Clinton attorney David Kendall wrote Gowdy on Wednesday to say there was “no reason” to delay her appearance before the committee or have her testify in a private interview about her use of a personal email server while serving as secretary of State.
Gowdy responded to Kendall’s missive with a statement saying he would release a “reasonable path forward” on Clinton’s appearances sometime Thursday.
In the Fox interview, Gowdy said the panel’s inquiry had been delayed because the State, Justice and Defense departments have slow-rolled document requests, some of which are two years old.
He also noted that the investigation slowed with the revelation about Clinton’s server, which has yielded around 300 emails.
“We had eight [emails] in November of 2014. So if I had done what they asked me to do and expedited this, I would have had a conversation with her in the dark. I would not have had had her emails,” Gowdy said.

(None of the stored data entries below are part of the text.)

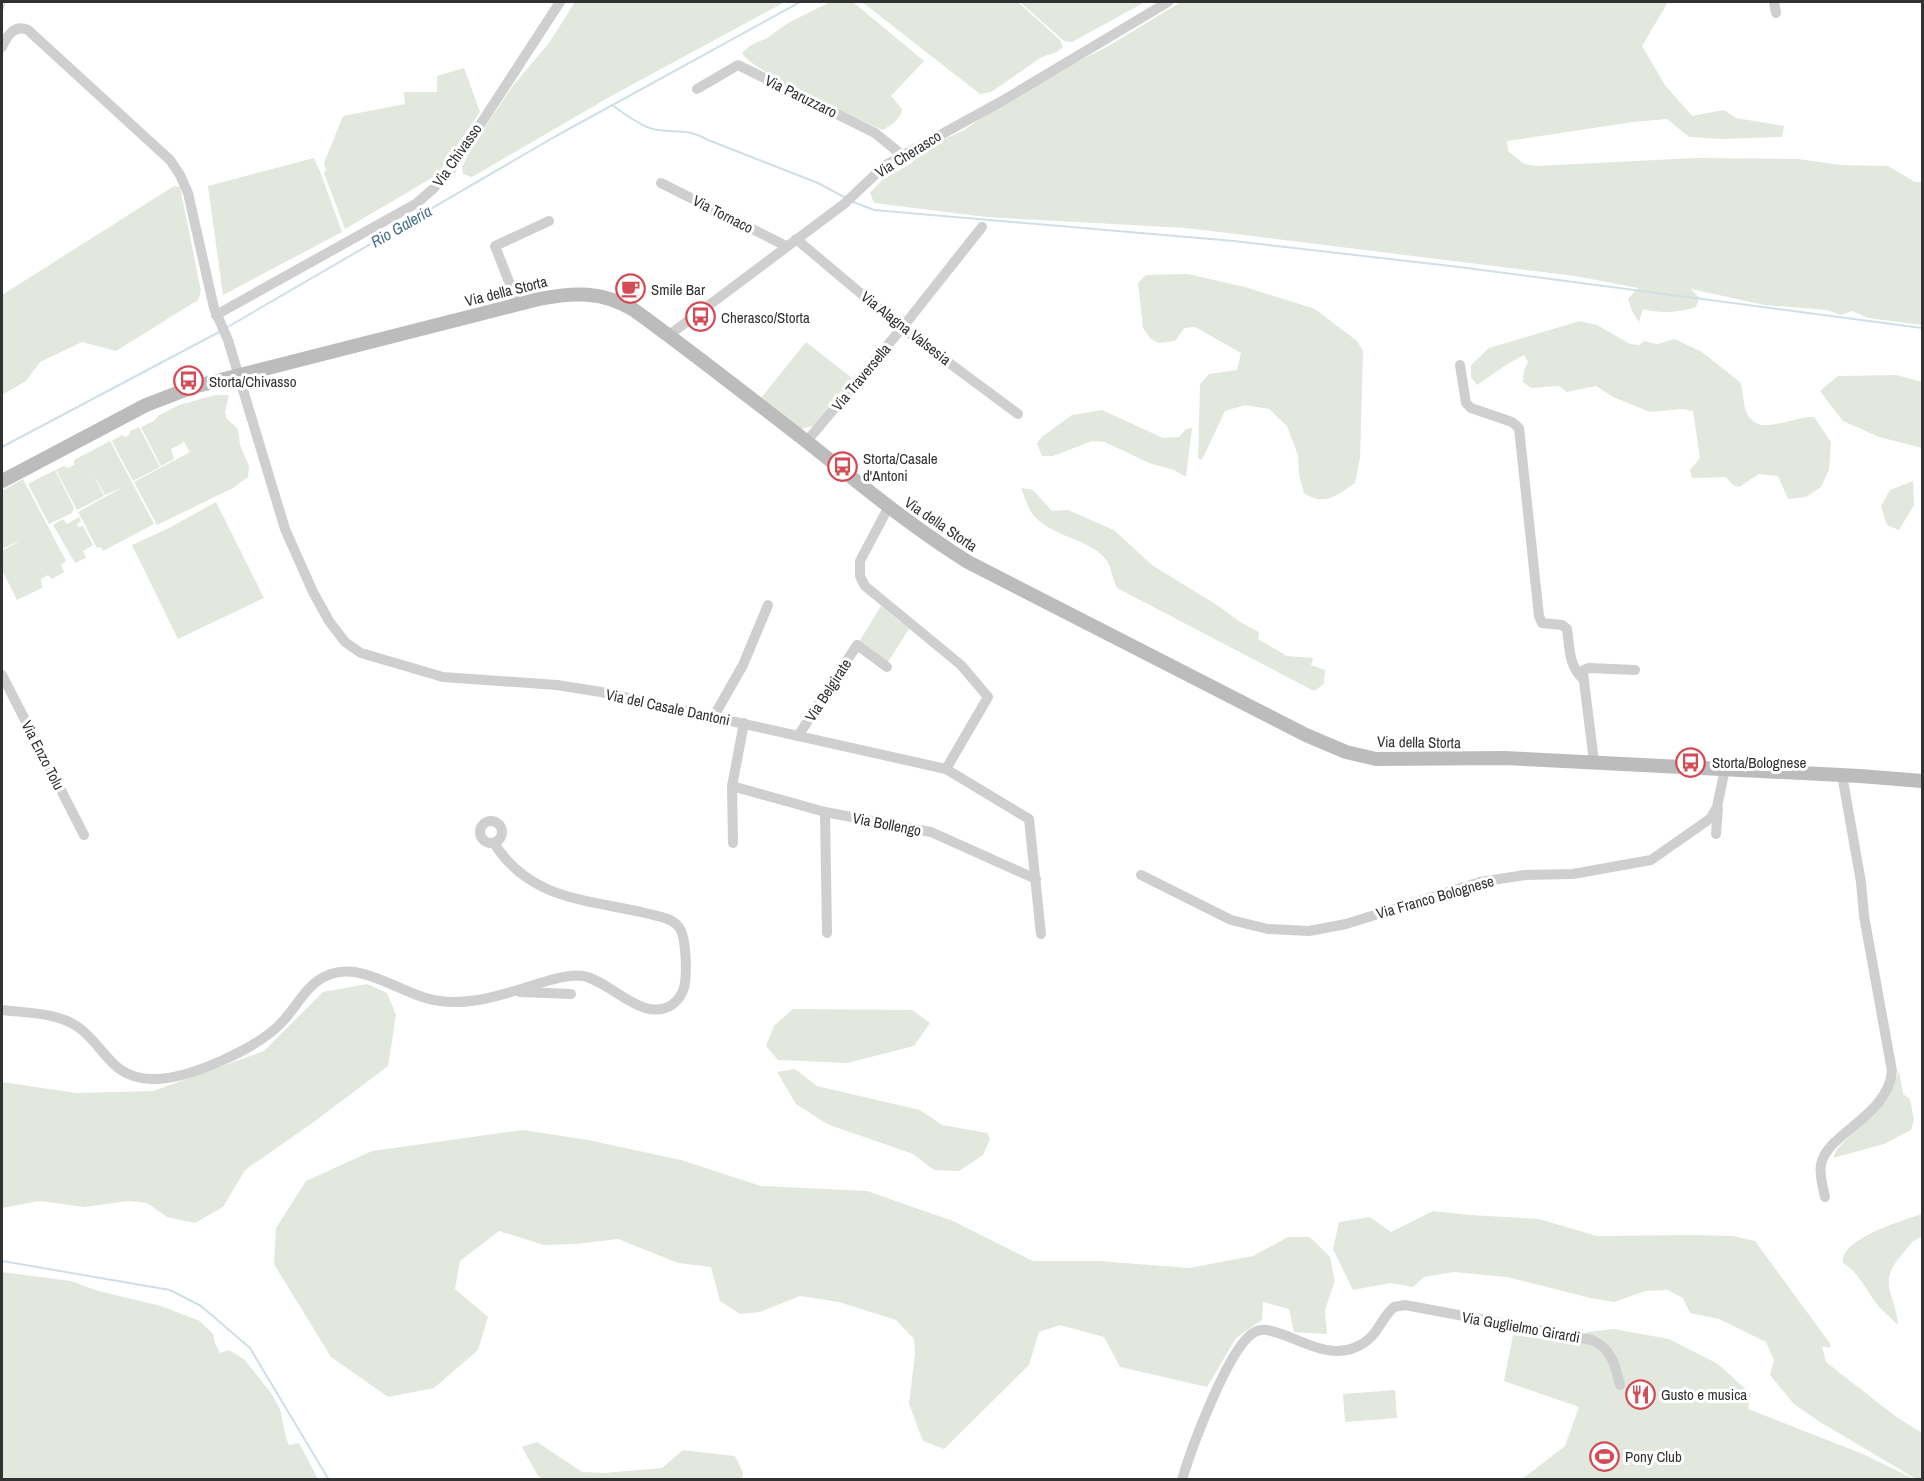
<svg xmlns="http://www.w3.org/2000/svg" width="1924" height="1481" font-family="'Archivo Narrow',sans-serif">
	<rect width="100%" height="100%" fill="#fff"/>
	<g fill="#e2e8dd">
		<path d="M575 2H785L613 95 472 177 463 174 462 167 472 147 512 87 549 43Z"/>
		<path d="M830 2H853L924 61 891 96 902 109C902 118 890 126 883 130 858 119 751 71 742 53L751 45 767 38 788 23Z"/>
		<path d="M862 2H1018L1060 40 1063 47 1057 52 1042 57 991 92 980 94Z"/>
		<path d="M1020 2H1145L1072 42 1064 41Z"/>
		<path d="M1181 2H1668L1642 46 1665 85 1692 116 1724 110 1736 118 1784 126 1782 137 1720 139 1689 137 1667 119 1633 122 1507 141 1508 151 1524 164 1536 166 1696 158 1798 159 1841 165 1888 166 1915 182H1922V325L1868 318 1852 311 1841 315 1827 310 1764 305 1691 289 1700 298 1695 308C1677 312 1661 314 1643 309L1639 322 1632 311 1628 299 1638 288 1575 276 1186 228 986 217 874 203 870 193 881 181 910 164 930 146 964 130 1033 84 1105 48Z"/>
		<path d="M464 68 480 112 437 175 345 229 324 173 326 170 324 163 343 116 405 104 404 92H437V76Z"/>
		<path d="M314 158 321 174 342 232 223 295 208 186Z"/>
		<path d="M174 186 180 187 201 291 198 300 116 351 82 342 40 362 26 381 2 395V295Z"/>
		<path d="M1188 274 1245 287 1315 309 1357 341 1363 351 1360 458 1355 483C1337 495 1325 507 1304 493L1299 475 1298 455 1287 426 1269 409 1245 405 1225 411 1202 460 1198 459 1200 384 1209 374 1237 370 1241 353 1195 327 1184 328 1175 341 1158 343 1150 338 1143 328 1138 283 1146 275Z"/>
		<path d="M1580 321 1597 325 1630 344 1639 345 1644 341 1657 344 1675 339 1702 352 1741 383C1743 392 1743 402 1746 411 1757 440 1793 415 1814 417L1831 442 1829 470 1821 487 1806 497 1788 499 1778 476 1759 474 1739 487 1733 485 1726 477 1692 478 1690 470 1700 458 1693 411 1682 409 1650 412 1613 397 1596 386 1567 392 1559 386 1531 388 1523 382 1524 370 1528 362 1524 355 1509 363 1477 385 1471 377V365L1489 348Z"/>
		<path d="M806 342 852 378 813 426 800 429 761 398Z"/>
		<path d="M1897 375 1922 382V448L1879 437 1843 421 1820 391 1838 376Z"/>
		<path d="M215 395H229L225 412 227 419 238 429 240 445 249 466 248 477 233 488 157 525 134 482 190 452 183 440V443L171 449 174 459 161 466 141 427 154 421 158 416 179 405Z"/>
		<path d="M1102 410 1163 438 1179 437 1186 429 1192 428 1186 477 1174 470 1149 463 1105 442 1092 441 1053 456H1042L1037 443 1043 436 1072 415Z"/>
		<path d="M139 427 160 467 133 481 112 441 122 435 125 437 130 434V431Z"/>
		<path d="M110 441 154 524 103 551 101 547 97 548 78 512 105 497 108 502 105 497 123 487 105 495 93 474 104 496 77 510 56 470 63 466 68 468 74 465V460Z"/>
		<path d="M55 470 74 508 72 513 49 524 28 484Z"/>
		<path d="M23 479 66 561 61 565 64 572 52 579 48 575 41 579 42 588 17 600 2 570V551L21 540 2 549V491Z"/>
		<path d="M1913 481 1914 505 1899 530 1887 525 1881 506 1890 490Z"/>
		<path d="M1021 488 1033 490 1052 511 1068 510 1114 530 1152 565 1220 607 1240 622 1259 632 1258 639 1287 656 1313 658 1311 665 1325 670 1324 684 1314 691 1117 588C1112 579 1112 569 1107 561 1093 540 1053 537 1035 517 1028 510 1025 497 1021 488Z"/>
		<path d="M216 502 264 598 178 639 132 545 169 528Z"/>
		<path d="M79 517 81 521 77 524 78 527 83 526 93 545 83 551 86 558 75 563 53 525 63 519 67 524Z"/>
		<path d="M881 606 909 629 888 662 859 642Z"/>
		<path d="M367 984 387 993 396 1015 388 1066 311 1124 245 1170 223 1207 195 1223 167 1217 147 1203 129 1201 84 1207 40 1201 2 1208V1082L76 1093 153 1091 264 1051 323 992Z"/>
		<path d="M793 1009 912 1010 930 1023 914 1046 847 1063 778 1060 766 1046 774 1026Z"/>
		<path d="M795 1069 817 1086 920 1110 942 1125 987 1133 990 1139 983 1155 959 1171 934 1170 913 1154 827 1124 796 1104 777 1072Z"/>
		<path d="M1899 1071 1903 1094 1910 1099 1914 1120 1911 1130 1884 1144 1833 1158 1837 1149 1884 1101Z"/>
		<path d="M523 1130 588 1140 681 1160 761 1186 867 1191 953 1221 1033 1261H1099L1189 1268 1253 1256 1288 1237H1310L1330 1257 1335 1281 1325 1310 1327 1334 1294 1332 1289 1309 1263 1302 1262 1320 1236 1338 1207 1387 1120 1367 1104 1337 1060 1325 1039 1332 1029 1365 944 1449 923 1441 909 1404 915 1354 914 1339 896 1320 839 1302 800 1296 760 1312 740 1314 720 1301 711 1267 678 1263 618 1239 576 1244 544 1245 499 1231 460 1261 455 1289 488 1317 478 1350 434 1388 388 1397 331 1357 274 1264 276 1228 306 1181 372 1151Z"/>
		<path d="M1433 1211 1470 1215 1539 1219 1597 1236 1693 1235 1733 1236 1755 1241 1831 1345 1829 1348 1822 1346 1826 1362 1895 1416 1922 1433V1479H1916L1820 1422 1794 1404 1770 1375 1774 1360 1766 1342 1719 1319 1690 1313 1683 1298 1668 1290 1645 1291 1614 1302 1590 1298 1507 1277 1454 1272 1424 1277 1413 1287 1391 1283 1353 1290 1333 1249 1339 1222 1370 1217 1391 1232Z"/>
		<path d="M1922 1214V1237C1914 1239 1910 1244 1905 1251 1875 1284 1895 1289 1898 1325 1892 1319 1886 1314 1880 1308 1867 1293 1860 1273 1843 1263 1839 1239 1904 1220 1922 1214Z"/>
		<path d="M2 1272 71 1281 95 1290 161 1306 200 1321 213 1334 215 1343 220 1353 229 1350 244 1359 271 1393 280 1409 286 1438 289 1445 299 1443 318 1479H2Z"/>
		<path d="M1614 1329 1669 1339 1718 1364 1751 1394 1748 1409 1863 1454 1914 1479H1522L1565 1446 1579 1407 1504 1381 1513 1335 1578 1344 1587 1332Z"/>
		<path d="M1395 1390 1397 1418 1345 1422 1343 1394Z"/>
		<path d="M537 1442 582 1472 604 1473 662 1468 683 1450 735 1456 743 1473 742 1479H543L538 1476 522 1447Z"/>
	</g>
	<g fill="none" stroke-linecap="round" stroke-linejoin="round">
		<g stroke="#cfdfe8" stroke-width="2">
			<path d="M2 11 5 2"/>
			<path d="M612 105C624 113 638 125 653 129 674 134 687 127 708 140L818 183 846 198"/>
			<path d="M851 201 874 210 1234 241 1459 267 1922 328"/>
			<path d="M226 328 556 136 800 2"/>
			<path d="M2 447 221 331"/>
			<path d="M2 1261 170 1290 201 1306 250 1348 329 1480"/>
		</g>
		<g stroke="#cfcfcf" stroke-width="10">
			<path d="M1774 2 1776 13"/>
			<path d="M2 47C7 36 14 24 28 30L170 160 180 175 188 193 214 308 228 340 285 529 313 592 329 621 345 642 361 653 443 677 557 685 601 692 946 769 988 697 961 665 865 586 860 576V561L888 508"/>
			<path d="M697 89 738 65 875 133 902 155"/>
			<path d="M661 183 786 246"/>
			<path d="M796 239 902 328 1018 414"/>
			<path d="M518 305 495 246 549 221"/>
			<path d="M216 315 417 203 434 188 452 168 560 2"/>
			<path d="M669 335 844 204 884 166 1002 101 1168 2"/>
			<path d="M1460 365 1466 403 1471 408 1512 422 1519 428 1539 616 1542 623 1562 625 1567 629C1570 649 1568 665 1584 680"/>
			<path d="M806 442 902 328 982 227"/>
			<path d="M2 675 84 835"/>
			<path d="M714 716 743 665 768 605"/>
			<path d="M798 736 857 645 887 667"/>
			<path d="M1594 762 1583 673 1584 670 1589 668 1635 670"/>
			<path d="M946 769 1029 819 1041 934"/>
			<path d="M732 786 825 812 931 832 1036 879"/>
			<path d="M825 812 827 933"/>
			<circle cx="491" cy="832" r="11"/>
			<path d="M1716 834 1718 808"/>
			<path d="M733 843 732 786 744 723"/>
			<path d="M1141 875 1231 920 1268 929 1309 931 1346 924 1480 882 1525 875 1573 874 1651 860 1711 818 1717 807 1725 769"/>
			<path d="M520 992 571 994"/>
			<path d="M2 1010C25 1013 57 1012 78 1027 106 1047 110 1078 152 1079 188 1080 259 1048 283 1021 299 1004 307 982 331 974 366 962 404 997 440 1001 478 1006 512 991 547 981 559 978 571 974 583 976 611 981 644 1025 673 1004 678 1000 682 994 684 988 687 975 687 936 678 926 670 917 656 916 645 913 585 899 530 900 494 843"/>
			<path d="M1825 1197C1823 1187 1819 1175 1821 1165 1826 1133 1888 1117 1892 1071L1864 916 1861 882 1842 775"/>
			<path d="M1182 1480C1191 1449 1228 1349 1253 1333 1258 1330 1265 1329 1271 1331 1298 1337 1325 1359 1354 1348 1379 1338 1378 1321 1394 1307L1405 1305 1592 1340C1612 1349 1615 1365 1620 1385"/>
		</g>
		<path stroke="#bcbcbc" stroke-width="14" d="M2 481 146 405 193 387 539 299C574 292 603 291 634 310 692 352 749 397 806 441 859 483 910 526 968 562L1306 735 1346 752 1376 759 1504 758 1860 776 1922 781"/>
	</g>
	<defs>
		<symbol id="cafe-ring" viewBox="-11 -11 22 22"><circle r="9.5" fill="#fff" stroke="#d34b55" stroke-width="1.5"/><path d="M-5.5-4.5H6V0H3Q3 3.5 0 3.5H-2.5Q-5.5 3.5-5.5 0ZM3-3.2v2h1.7v-2ZM-6 4.5H4V6H-6Z" fill="#d34b55"/></symbol>
		<symbol id="bus-ring" viewBox="-11 -11 22 22"><circle r="9.5" fill="#fff" stroke="#d34b55" stroke-width="1.5"/><path d="M-5-6H5V4H4V6H2V4H-2V6H-4V4H-5ZM-3.5-4V0h7V-4ZM-3.5 1.2v1.5H-2V1.2ZM2 1.2v1.5H3.5V1.2Z" fill="#d34b55"/></symbol>
		<symbol id="restaurant-ring" viewBox="-11 -11 22 22"><circle r="9.5" fill="#fff" stroke="#d34b55" stroke-width="1.5"/><path d="M-5-6h1v4h1v-4h1v4h1v-4h1v5L-1.5 .5V6h-2V.5L-5-1ZM5-6V6H3V1.5H1.5Q1.5-4 5-6Z" fill="#d34b55"/></symbol>
		<symbol id="stadium-ring" viewBox="-11 -11 22 22"><circle r="9.5" fill="#fff" stroke="#d34b55" stroke-width="1.5"/><path d="M0-5a6.5 5 0 1 0 0 10a6.5 5 0 1 0 0-10ZM-3.5-1.8h7v3.6h-7Z" fill="#d34b55"/></symbol>
	</defs>
	<g fill-rule="evenodd">
		<use href="#cafe-ring" x="614" y="272" width="33" height="33"/>
		<use href="#bus-ring" x="684" y="300" width="33" height="33"/>
		<use href="#bus-ring" x="172" y="364" width="33" height="33"/>
		<use href="#bus-ring" x="826" y="450" width="33" height="33"/>
		<use href="#bus-ring" x="1674" y="746" width="33" height="33"/>
		<use href="#restaurant-ring" x="1624" y="1378" width="33" height="33"/>
		<use href="#stadium-ring" x="1588" y="1440" width="33" height="33"/>
	</g>
	<g text-anchor="middle" dominant-baseline="central" stroke-width="6" stroke-linejoin="round" paint-order="stroke">
		<g font-size="15" fill="#323232" stroke="#fff">
			<text transform="translate(801 96) rotate(26)">Via Paruzzaro</text>
			<text transform="translate(908 154) rotate(-32)">Via Cherasco</text>
			<text transform="translate(457 155) rotate(-55)">Via Chivasso</text>
			<text transform="translate(723 214) rotate(27)">Via Tornaco</text>
			<text transform="translate(506 291) rotate(-14)">Via della Storta</text>
			<text transform="translate(906 328) rotate(38)">Via Alagna Valsesia</text>
			<text transform="translate(861 377) rotate(-50)">Via Traversella</text>
			<text transform="translate(941 524) rotate(34)">Via della Storta</text>
			<text transform="translate(828 690) rotate(-57)">Via Belgirate</text>
			<text transform="translate(668 707) rotate(12)">Via del Casale Dantoni</text>
			<text transform="translate(1419 742) rotate(1)">Via della Storta</text>
			<text transform="translate(43 755) rotate(63)">Via Enzo Tolu</text>
			<text transform="translate(887 824) rotate(11)">Via Bollengo</text>
			<text transform="translate(1435 897) rotate(-16)">Via Franco Bolognese</text>
			<text transform="translate(1521 1327) rotate(10)">Via Guglielmo Girardi</text>
		</g>
		<g font-size="15" fill="#323232" stroke="#fff" text-anchor="start">
			<text x="651" y="289">Smile Bar</text>
			<text x="721" y="317">Cherasco/Storta</text>
			<text x="209" y="381">Storta/Chivasso</text>
			<text x="863" y="458">Storta/Casale<tspan x="863" dy="17">d'Antoni</tspan></text>
			<text x="1712" y="762">Storta/Bolognese</text>
			<text x="1661" y="1394">Gusto e musica</text>
			<text x="1625" y="1456">Pony Club</text>
		</g>
		<g font-size="16" font-style="italic" fill="#48728d" stroke="#fff">
			<text transform="translate(401 226) rotate(-30)">Rio Galeria</text>
		</g>
	</g>
	<rect width="1924" height="1481" fill="none" stroke="#323232" stroke-width="6"/>
</svg>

The former federal prosecutor said he understands some observers believe his wanting Clinton to appear twice before the committee — once in classified setting on her emails and again in a regular hearing on the attacks — is “vindictive,” but said “we are trying to do this the right way, which is gather the evidence and have a single conversation with her about Benghazi.”
Gowdy said that the panel would conduct four interview witnesses this week, as opposed to two, in a bid to speed up the investigation.
A Democratic committee aide expressed skepticism about that goal.
“The Select Committee has never done four interviews a week, does not have four interviews scheduled for this week, and does not currently have any interviews scheduled past today,” the aide told The Hill.
— This story was updated at 12:22 p.m.